§ SHORT PROBLEM: How many lines in the rows below contain the string "sketchPlane" with the same capitalization? Reply with only the number.

§ SUPPLIED DATA:
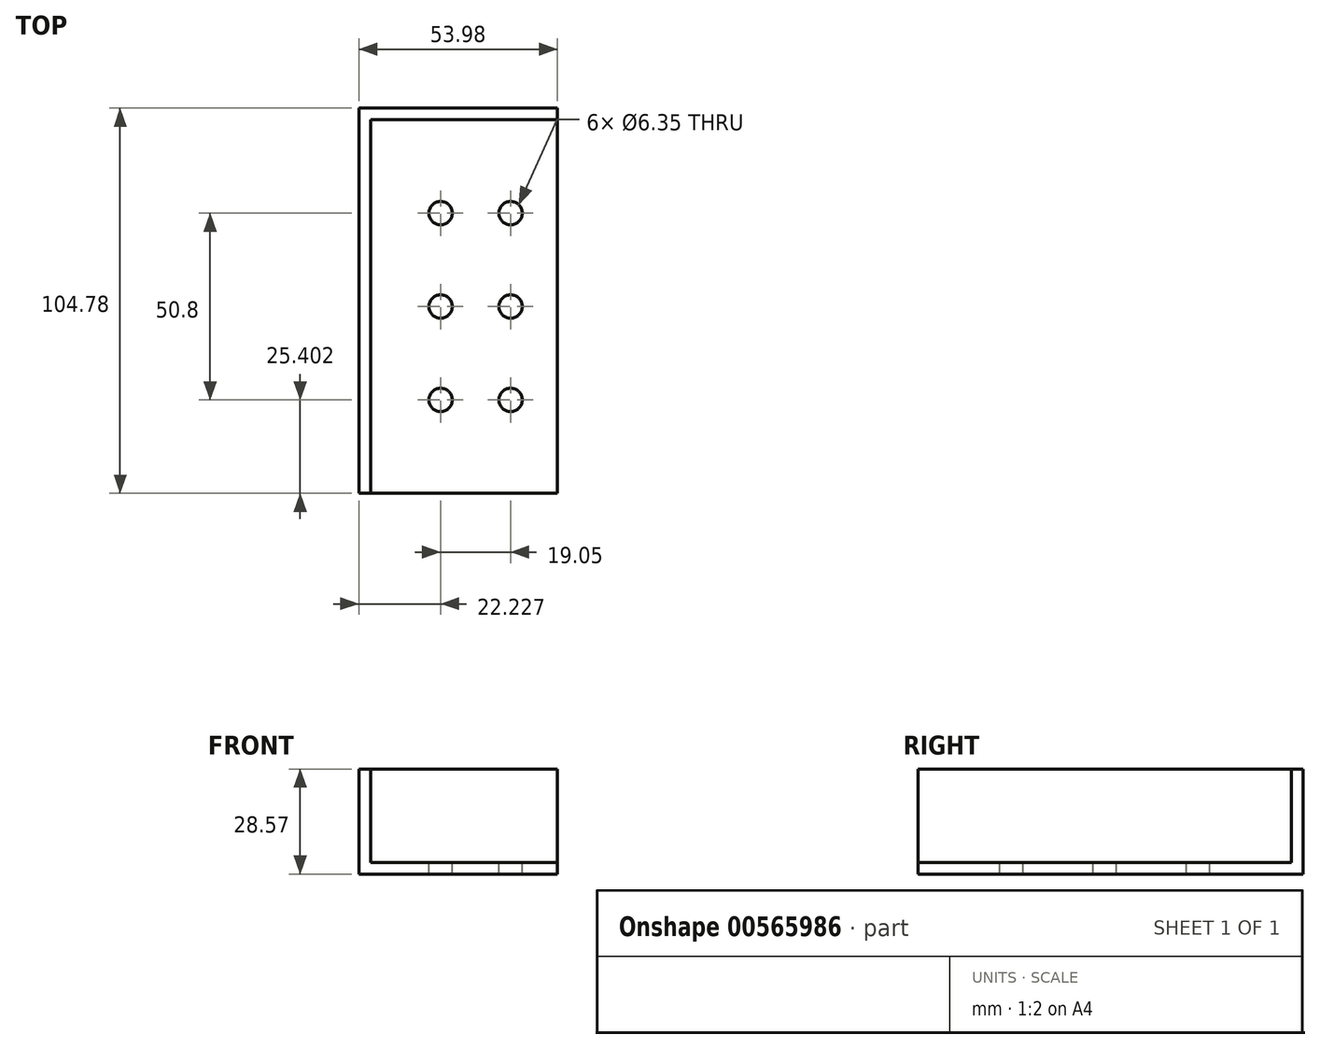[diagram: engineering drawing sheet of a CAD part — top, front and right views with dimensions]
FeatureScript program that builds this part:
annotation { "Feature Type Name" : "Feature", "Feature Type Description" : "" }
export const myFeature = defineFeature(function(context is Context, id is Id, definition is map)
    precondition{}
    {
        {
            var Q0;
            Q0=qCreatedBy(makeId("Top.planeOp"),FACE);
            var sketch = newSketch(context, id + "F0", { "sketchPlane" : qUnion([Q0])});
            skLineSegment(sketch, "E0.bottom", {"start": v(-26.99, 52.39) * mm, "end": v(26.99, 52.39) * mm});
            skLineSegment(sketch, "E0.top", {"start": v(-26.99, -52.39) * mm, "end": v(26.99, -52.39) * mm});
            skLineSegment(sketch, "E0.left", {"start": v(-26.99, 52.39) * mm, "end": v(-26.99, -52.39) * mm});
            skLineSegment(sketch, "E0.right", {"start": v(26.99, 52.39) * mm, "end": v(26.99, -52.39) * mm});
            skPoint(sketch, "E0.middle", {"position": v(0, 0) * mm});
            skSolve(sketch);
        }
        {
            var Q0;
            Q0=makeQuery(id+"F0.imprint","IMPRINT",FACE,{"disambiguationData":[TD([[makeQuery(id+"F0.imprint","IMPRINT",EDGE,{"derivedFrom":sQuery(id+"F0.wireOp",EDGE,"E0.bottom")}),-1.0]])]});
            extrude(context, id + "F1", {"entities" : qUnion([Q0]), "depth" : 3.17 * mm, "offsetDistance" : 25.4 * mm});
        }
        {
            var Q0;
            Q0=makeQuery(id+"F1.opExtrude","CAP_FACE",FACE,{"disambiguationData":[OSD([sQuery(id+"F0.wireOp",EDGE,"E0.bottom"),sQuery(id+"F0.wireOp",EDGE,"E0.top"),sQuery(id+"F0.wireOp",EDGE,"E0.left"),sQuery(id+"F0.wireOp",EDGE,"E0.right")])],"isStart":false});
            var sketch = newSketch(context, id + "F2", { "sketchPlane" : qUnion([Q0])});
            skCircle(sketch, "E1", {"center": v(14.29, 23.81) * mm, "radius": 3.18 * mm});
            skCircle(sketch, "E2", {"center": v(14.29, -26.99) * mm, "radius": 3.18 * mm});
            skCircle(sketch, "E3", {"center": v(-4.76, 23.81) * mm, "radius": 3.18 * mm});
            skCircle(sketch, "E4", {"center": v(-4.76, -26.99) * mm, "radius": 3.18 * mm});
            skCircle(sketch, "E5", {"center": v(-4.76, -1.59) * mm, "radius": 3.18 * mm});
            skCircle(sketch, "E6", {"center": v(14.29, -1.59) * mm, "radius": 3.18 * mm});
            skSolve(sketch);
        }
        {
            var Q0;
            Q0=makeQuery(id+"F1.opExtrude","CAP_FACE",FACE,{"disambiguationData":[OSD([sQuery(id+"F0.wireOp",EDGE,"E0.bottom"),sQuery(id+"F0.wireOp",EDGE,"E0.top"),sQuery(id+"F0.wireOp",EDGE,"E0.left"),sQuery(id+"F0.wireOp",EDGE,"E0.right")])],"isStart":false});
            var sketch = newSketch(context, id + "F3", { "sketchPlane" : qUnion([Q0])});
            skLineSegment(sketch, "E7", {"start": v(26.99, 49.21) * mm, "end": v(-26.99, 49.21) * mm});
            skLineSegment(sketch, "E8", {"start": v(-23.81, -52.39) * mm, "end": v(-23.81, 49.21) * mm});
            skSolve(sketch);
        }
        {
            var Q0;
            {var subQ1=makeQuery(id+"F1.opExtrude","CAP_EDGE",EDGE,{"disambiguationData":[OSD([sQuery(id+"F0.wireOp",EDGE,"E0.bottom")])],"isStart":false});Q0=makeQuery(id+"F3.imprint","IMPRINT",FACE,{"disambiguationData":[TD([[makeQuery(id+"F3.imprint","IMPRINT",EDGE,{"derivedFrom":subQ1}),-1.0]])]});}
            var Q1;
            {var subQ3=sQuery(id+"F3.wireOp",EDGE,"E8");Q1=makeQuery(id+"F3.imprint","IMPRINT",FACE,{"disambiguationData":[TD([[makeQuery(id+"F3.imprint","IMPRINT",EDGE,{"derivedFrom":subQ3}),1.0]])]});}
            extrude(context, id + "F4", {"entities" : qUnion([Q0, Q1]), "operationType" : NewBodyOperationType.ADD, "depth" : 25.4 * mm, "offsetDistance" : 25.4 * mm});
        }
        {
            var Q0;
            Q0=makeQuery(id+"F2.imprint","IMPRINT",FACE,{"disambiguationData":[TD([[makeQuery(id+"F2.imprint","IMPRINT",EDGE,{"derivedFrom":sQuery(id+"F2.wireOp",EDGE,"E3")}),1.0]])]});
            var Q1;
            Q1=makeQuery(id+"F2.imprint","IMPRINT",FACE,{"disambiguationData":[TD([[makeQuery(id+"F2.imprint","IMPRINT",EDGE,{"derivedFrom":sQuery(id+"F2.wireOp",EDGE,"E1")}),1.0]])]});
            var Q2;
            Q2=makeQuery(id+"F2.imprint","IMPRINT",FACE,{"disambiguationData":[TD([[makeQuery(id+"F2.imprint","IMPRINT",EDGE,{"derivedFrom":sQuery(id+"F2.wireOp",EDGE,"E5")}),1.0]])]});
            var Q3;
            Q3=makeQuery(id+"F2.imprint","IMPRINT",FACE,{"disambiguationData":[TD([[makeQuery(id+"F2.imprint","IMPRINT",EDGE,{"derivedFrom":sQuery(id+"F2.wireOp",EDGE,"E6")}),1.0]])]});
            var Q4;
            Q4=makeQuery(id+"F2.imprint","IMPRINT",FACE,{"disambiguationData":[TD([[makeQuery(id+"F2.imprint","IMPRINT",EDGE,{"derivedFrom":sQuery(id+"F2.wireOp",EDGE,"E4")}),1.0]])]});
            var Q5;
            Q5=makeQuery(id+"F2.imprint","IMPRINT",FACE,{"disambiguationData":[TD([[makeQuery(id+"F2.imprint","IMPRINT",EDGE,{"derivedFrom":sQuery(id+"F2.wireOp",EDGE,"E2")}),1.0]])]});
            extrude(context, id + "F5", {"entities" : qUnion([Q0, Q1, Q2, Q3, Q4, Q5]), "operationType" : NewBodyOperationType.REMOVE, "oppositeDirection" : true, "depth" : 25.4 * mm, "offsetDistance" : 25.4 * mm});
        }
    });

§ PROBLEM SOLUTION: 3